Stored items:

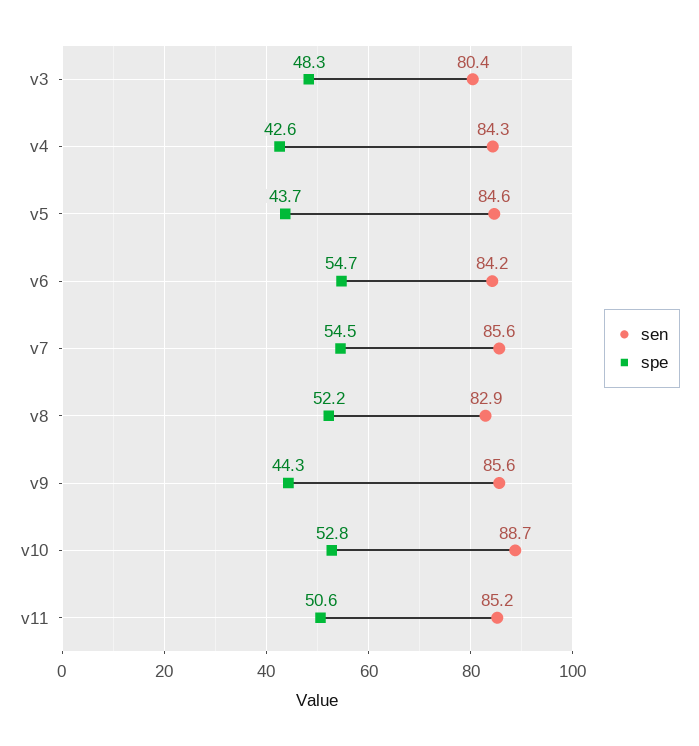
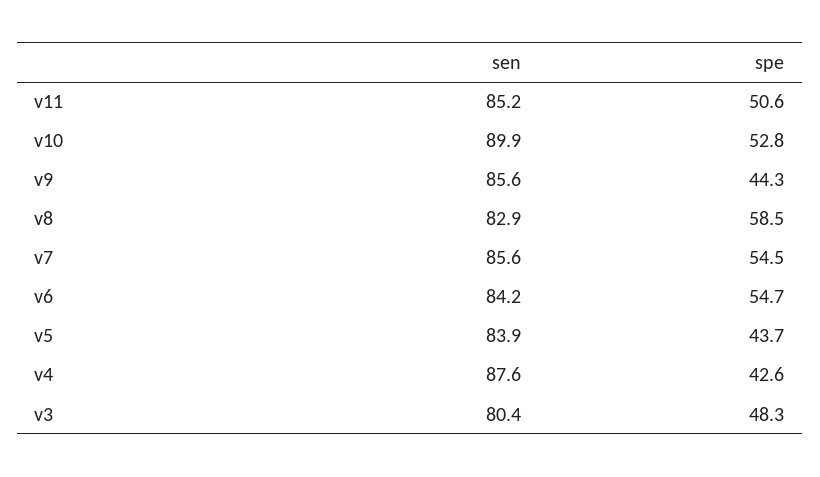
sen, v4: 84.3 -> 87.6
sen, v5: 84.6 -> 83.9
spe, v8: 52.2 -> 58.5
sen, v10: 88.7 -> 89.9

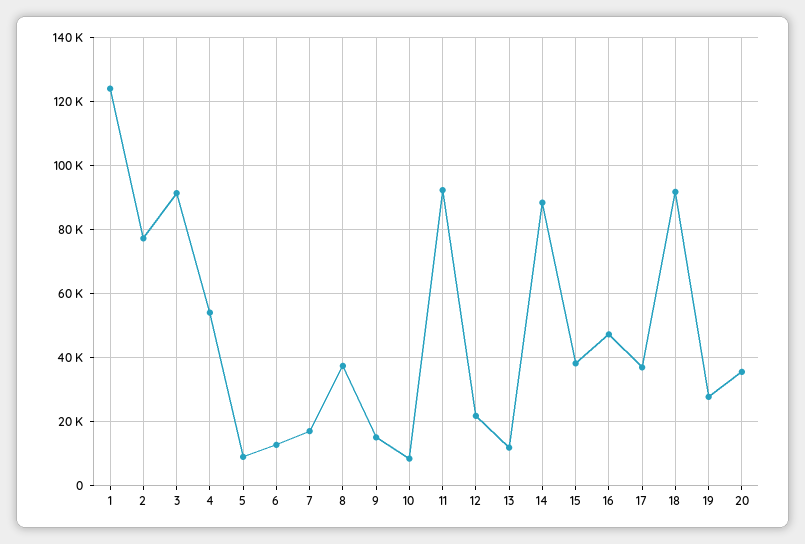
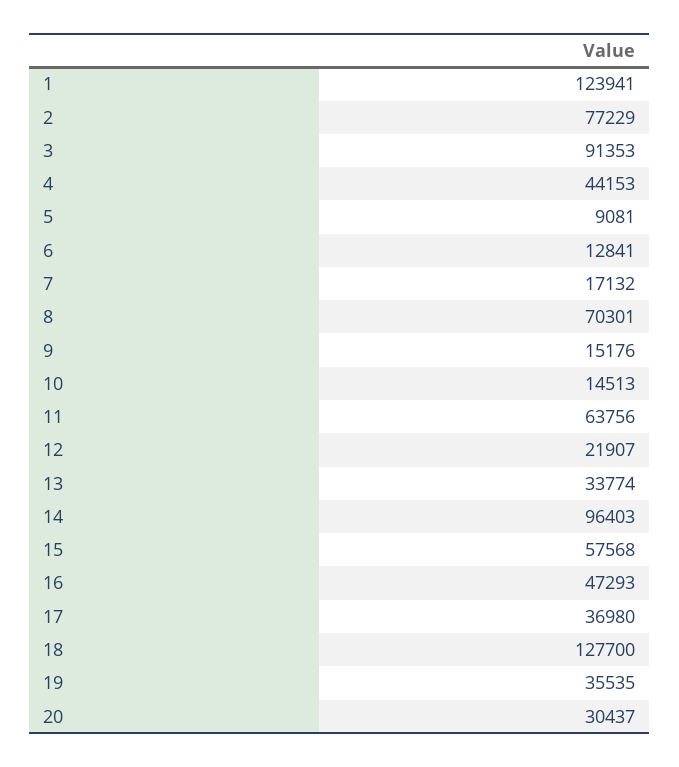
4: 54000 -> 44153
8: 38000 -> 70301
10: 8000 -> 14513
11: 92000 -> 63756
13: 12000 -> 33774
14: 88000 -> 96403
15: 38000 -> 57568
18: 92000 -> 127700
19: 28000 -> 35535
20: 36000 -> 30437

What to produce -> With the pictures omitted, restate every entry above word for word.

Answer to the exercise ->
sen, v4: 84.3 -> 87.6
sen, v5: 84.6 -> 83.9
spe, v8: 52.2 -> 58.5
sen, v10: 88.7 -> 89.9

4: 54000 -> 44153
8: 38000 -> 70301
10: 8000 -> 14513
11: 92000 -> 63756
13: 12000 -> 33774
14: 88000 -> 96403
15: 38000 -> 57568
18: 92000 -> 127700
19: 28000 -> 35535
20: 36000 -> 30437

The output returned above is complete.